The zoo has other projects, dependent on public and private funding over the next several years, on the horizon. Among them are an enlarged exhibit to house more polar bears, including youngsters; a third continent, Asia; and the Children’s Discovery Center. ...
“The keeping of bears is the next big thing after elephants[, said N.C. Zoo Director Dr. David Jones]. They need land space, more than originally thought.”
Enlarged exhibits are needed for the zoo’s polar, grizzly and black bears.
Jones noted that the design for the present polar bear exhibit, which opened in 1994, “was state of the art at the time.”
The current plan for the Rocky Coast exhibit is to provide new holding facilities — capable of housing five or six polar bears, including youngsters — and three times the present exhibit space. Estimated cost is $6.2 million.
The next project would be doubling the enclosure size for grizzly bears and making modifications to the black bear exhibit. Estimated cost is $2.5 million.
Jones said that early planning work is already under way for the Asian continent, which would be constructed on a 100-acre area between the parking lots for Africa and North America. ...
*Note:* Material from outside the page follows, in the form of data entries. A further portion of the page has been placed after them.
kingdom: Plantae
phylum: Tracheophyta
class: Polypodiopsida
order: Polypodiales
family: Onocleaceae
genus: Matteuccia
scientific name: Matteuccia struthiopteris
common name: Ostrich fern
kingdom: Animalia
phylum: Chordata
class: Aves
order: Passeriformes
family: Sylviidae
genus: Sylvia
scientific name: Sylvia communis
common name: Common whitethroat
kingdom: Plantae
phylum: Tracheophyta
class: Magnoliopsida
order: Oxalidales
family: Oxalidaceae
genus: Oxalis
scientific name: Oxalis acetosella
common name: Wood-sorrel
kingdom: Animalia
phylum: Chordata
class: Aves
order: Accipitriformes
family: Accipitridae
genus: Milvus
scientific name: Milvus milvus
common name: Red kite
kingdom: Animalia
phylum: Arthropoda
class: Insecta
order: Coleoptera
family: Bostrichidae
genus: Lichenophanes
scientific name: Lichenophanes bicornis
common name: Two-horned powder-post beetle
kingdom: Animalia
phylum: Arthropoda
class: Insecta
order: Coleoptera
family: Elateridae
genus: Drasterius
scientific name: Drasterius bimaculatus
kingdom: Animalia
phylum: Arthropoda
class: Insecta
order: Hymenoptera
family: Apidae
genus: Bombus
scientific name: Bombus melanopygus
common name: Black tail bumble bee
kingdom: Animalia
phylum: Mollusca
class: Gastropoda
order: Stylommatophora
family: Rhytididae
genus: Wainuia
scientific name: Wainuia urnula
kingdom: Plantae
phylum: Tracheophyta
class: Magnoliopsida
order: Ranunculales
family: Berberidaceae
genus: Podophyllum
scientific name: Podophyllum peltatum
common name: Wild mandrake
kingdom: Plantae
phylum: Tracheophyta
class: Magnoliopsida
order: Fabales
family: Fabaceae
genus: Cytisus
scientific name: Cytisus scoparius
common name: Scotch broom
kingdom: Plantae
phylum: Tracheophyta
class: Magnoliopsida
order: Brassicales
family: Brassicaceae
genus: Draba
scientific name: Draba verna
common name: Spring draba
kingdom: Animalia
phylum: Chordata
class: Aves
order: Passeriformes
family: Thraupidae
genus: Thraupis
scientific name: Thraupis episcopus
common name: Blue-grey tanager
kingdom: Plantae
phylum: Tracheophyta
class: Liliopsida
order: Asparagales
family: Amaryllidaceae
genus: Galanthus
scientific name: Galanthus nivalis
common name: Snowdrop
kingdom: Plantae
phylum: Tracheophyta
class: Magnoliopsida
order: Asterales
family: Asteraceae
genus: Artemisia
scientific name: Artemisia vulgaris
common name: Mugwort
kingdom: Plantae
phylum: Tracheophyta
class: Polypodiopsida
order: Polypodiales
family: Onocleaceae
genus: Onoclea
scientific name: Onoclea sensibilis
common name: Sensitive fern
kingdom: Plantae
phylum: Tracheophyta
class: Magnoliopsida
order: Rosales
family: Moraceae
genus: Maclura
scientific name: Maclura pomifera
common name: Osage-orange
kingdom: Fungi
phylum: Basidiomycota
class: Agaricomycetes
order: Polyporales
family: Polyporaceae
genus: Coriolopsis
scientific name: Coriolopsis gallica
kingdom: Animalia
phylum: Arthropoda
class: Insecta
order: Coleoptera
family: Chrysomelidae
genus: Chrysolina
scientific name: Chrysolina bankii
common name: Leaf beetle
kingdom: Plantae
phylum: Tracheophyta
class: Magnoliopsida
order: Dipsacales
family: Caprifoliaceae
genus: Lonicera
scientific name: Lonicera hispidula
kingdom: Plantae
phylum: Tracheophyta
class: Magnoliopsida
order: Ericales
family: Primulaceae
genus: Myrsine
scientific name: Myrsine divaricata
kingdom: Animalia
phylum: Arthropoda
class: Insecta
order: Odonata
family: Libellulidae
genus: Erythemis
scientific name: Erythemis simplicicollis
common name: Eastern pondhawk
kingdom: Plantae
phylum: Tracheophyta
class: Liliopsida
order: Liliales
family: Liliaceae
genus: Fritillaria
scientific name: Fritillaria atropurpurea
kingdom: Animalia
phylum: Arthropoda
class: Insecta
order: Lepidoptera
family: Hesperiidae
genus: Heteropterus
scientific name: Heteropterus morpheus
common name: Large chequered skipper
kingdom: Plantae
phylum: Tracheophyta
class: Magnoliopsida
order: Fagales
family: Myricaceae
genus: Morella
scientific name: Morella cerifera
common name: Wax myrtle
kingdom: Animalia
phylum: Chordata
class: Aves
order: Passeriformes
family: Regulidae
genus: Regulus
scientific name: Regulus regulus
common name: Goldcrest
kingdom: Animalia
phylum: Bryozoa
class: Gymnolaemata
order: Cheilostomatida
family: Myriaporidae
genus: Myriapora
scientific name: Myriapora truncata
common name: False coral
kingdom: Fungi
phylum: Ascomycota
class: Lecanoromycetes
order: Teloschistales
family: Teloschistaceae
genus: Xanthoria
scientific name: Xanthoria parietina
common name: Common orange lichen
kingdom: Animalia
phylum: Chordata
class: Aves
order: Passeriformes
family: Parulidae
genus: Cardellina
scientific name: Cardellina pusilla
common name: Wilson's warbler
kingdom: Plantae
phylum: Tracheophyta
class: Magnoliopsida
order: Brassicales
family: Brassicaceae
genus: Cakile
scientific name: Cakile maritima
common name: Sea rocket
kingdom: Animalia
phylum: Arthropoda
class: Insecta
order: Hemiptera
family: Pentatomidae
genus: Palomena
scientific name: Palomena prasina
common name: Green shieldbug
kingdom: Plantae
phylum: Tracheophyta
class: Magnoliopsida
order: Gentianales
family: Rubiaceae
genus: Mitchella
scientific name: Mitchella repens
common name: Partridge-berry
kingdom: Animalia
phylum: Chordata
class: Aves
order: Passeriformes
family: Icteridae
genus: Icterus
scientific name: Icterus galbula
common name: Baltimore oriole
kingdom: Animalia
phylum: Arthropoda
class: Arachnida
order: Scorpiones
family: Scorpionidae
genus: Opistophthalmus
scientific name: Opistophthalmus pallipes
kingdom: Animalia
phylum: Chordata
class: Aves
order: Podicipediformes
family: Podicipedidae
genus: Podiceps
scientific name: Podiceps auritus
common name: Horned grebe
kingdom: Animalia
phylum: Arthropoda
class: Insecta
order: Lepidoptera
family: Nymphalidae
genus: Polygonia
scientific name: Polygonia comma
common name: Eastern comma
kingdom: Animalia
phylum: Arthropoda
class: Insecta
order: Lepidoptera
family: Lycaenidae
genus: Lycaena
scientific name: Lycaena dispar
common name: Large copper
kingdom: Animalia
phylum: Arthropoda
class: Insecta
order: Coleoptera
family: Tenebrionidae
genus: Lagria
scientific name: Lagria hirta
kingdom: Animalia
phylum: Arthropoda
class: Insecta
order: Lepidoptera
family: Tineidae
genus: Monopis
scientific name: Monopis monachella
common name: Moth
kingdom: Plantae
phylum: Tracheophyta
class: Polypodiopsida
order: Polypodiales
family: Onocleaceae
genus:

The new continent would focus on Asian animals, plants and habitats.
Featured animals in the first phase would include the Great One-Horned Indian Rhino and the zoo’s most requested species, tigers.
The second phase could bring in Giant Pandas and other species, like snow leopards, from the foothills and high mountain tops of the Eastern Himalayas, themed around China’s largest panda sanctuary, “Wolong.” Orangutans and Malayan tapirs would be included in the third phase. Estimated cost is $43.5 million. ...
Friday, December 07, 2007
N.C. Zoo looks, plans for the future
The North Carolina Zoo in Asheboro has some grand ideas for its future. Here's to hoping they come to fruition.
An enlarged elephant and rhino exhibit is on tap for next spring, according to the Asheboro Courier-Tribune.
"The new exhibits will feature the state zoo’s expanded herds of nine rhinoceros and seven elephants, the most ever, and improve the ability to breed both pachyderm species. The elephants are part of one of the largest African elephant collections in the United States," said the paper.
We are fortunate here in North Carolina have such a world-class zoo. And we are even more fortunate that its leaders want to keep forging ahead, making it better and better.